Paradoja. Rajoy queda ahora en esa cúpula cómo único superviviente de la "era
Aznar" y a la vez representa la renovación del partido, que él mismo está llevando al centro. Hace
dos meses su futuro no estaba claro, con críticos poderosos, como la presidenta regional de Madrid,
Esperanza Aguirre, y el ex ministro Juan Costa amagando presentar candidaturas alternativas en
Valencia para echarlo del poder, y con destacados dirigentes criticándolo públicamente y
achacándole falta de liderazgo.
Duro con el gobierno. Rajoy dedicó buena parte de su intervención de cierre a
subrayar los problemas económicos y de inmigración que afronta el gobierno socialista. "España
necesita un gobierno mucho mejor que el que tenemos, pero eso será en su momento. Ahora lo que
necesita es una oposición capaz de plantear alternativas", señaló, y recalcó que los populares son
"un partido de gobierno, no aspiramos a menos".

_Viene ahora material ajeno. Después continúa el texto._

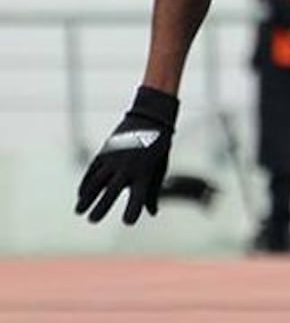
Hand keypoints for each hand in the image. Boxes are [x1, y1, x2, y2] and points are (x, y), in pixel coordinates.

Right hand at [75, 86, 178, 223]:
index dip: (134, 209)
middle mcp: (128, 167)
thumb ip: (153, 191)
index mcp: (145, 172)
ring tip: (79, 211)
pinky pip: (93, 170)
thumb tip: (152, 213)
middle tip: (92, 221)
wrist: (150, 117)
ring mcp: (115, 158)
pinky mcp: (106, 151)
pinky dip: (86, 183)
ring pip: (97, 181)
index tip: (128, 222)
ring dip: (87, 197)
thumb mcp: (160, 167)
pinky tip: (81, 194)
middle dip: (101, 207)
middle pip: (112, 191)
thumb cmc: (159, 146)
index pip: (139, 196)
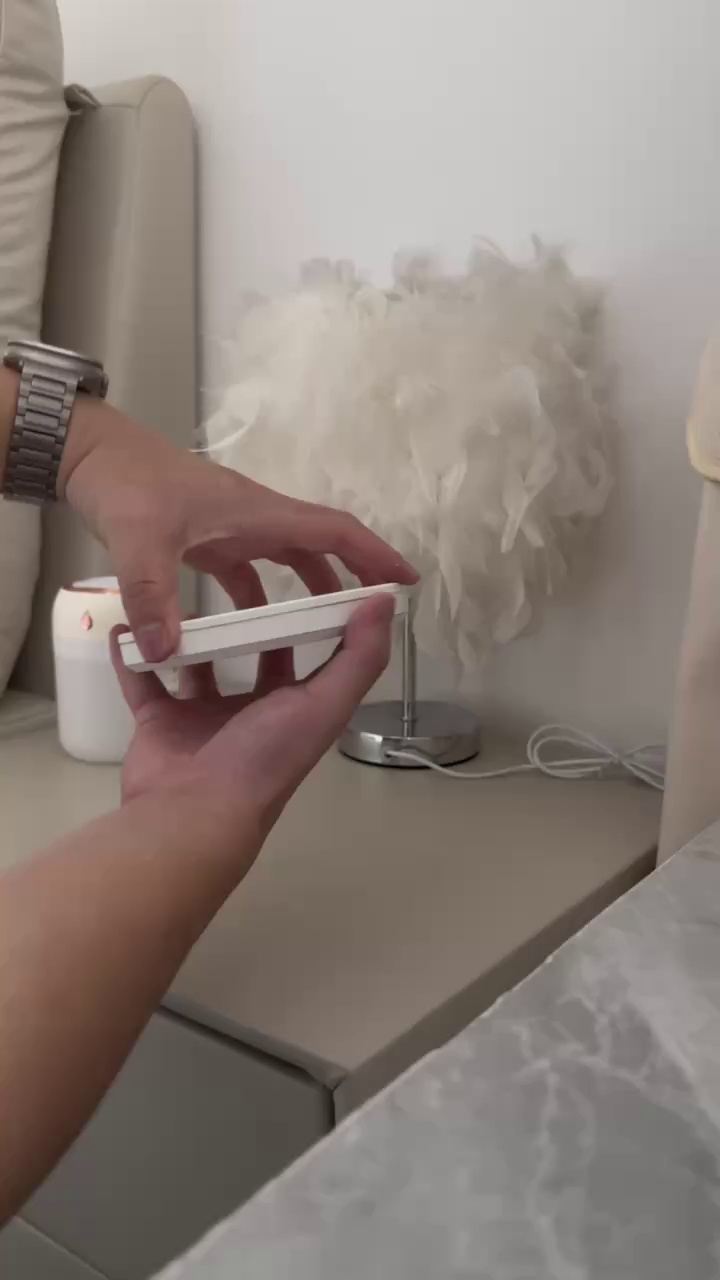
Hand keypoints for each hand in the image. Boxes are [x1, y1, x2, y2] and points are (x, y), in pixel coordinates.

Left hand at [62, 398, 416, 662]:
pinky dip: (261, 596)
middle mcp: (253, 518)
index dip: (374, 554)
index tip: (406, 580)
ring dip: (310, 588)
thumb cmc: (124, 485)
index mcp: (256, 514)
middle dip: (352, 576)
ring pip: (287, 558)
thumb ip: (151, 598)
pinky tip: (255, 629)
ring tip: (328, 629)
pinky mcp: (207, 536)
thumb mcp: (137, 542)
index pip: (332, 531)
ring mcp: (231, 526)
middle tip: (377, 614)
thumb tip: (166, 654)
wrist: (88, 454)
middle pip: (319, 546)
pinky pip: (249, 569)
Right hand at [110, 594, 393, 845]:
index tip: (300, 573)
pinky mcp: (158, 723)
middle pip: (248, 656)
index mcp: (294, 708)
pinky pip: (143, 682)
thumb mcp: (325, 703)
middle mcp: (251, 712)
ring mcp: (201, 718)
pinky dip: (131, 656)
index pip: (307, 655)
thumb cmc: (265, 757)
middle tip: (229, 572)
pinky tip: (124, 625)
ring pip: (194, 664)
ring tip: (178, 591)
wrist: (194, 811)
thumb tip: (384, 603)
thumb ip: (358, 656)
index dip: (308, 619)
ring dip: (185, 634)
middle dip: (242, 621)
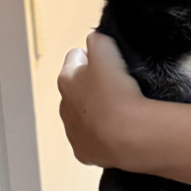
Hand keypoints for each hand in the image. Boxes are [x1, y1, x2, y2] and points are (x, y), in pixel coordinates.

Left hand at [58, 32, 144, 167]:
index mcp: (67, 79)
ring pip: (84, 114)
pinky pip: (94, 138)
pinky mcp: (85, 151)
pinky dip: (104, 133)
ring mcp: (73, 131)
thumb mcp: (108, 51)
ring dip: (99, 110)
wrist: (127, 134)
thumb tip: (97, 39)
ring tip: (123, 109)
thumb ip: (99, 39)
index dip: (93, 56)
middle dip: (94, 84)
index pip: (75, 57)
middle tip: (119, 85)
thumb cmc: (117, 92)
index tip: (110, 60)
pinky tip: (120, 129)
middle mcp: (64, 105)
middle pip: (78, 87)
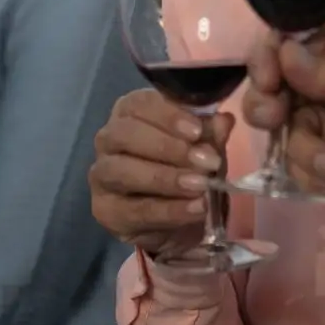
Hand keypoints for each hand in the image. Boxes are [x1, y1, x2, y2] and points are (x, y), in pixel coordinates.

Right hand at [89, 89, 230, 261]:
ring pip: (121, 171)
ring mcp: (102, 176)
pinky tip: (195, 209)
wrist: (182, 220)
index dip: (167, 115)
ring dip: (165, 178)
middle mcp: (108, 140)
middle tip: (205, 161)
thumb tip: (223, 120)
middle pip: (124, 134)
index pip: (138, 104)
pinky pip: (134, 210)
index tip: (197, 131)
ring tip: (201, 186)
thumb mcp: (206, 149)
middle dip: (166, 147)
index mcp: (130, 114)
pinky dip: (169, 210)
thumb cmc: (189, 170)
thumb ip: (211, 135)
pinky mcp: (106, 211)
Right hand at [241, 28, 324, 220]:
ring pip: (280, 128)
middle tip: (274, 118)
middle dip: (266, 102)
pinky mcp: (322, 158)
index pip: (290, 45)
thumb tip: (283, 52)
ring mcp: (322, 121)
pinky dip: (306, 172)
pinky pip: (294, 162)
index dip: (268, 59)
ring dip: (299, 147)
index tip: (266, 79)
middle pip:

"Hay que ver lo que ha cambiado España en los últimos dos meses", exclamó, en
relación con la "complicada situación económica", que ha postrado al sector de la construcción.
Timorato. Rajoy tachó al Ejecutivo socialista de "timorato" y aseguró que "ni
siquiera se atreve a decir la verdad, cómo se va a atrever a tomar medidas". Es que el gobierno
socialista "nació para gobernar en la bonanza, cuando todo era fácil", y ahora, ante la crisis, "no
sabe adelantarse a los problemas, no está preparado para enfrentarse a ninguna dificultad. Nosotros
sí sabemos enfrentarnos a una crisis".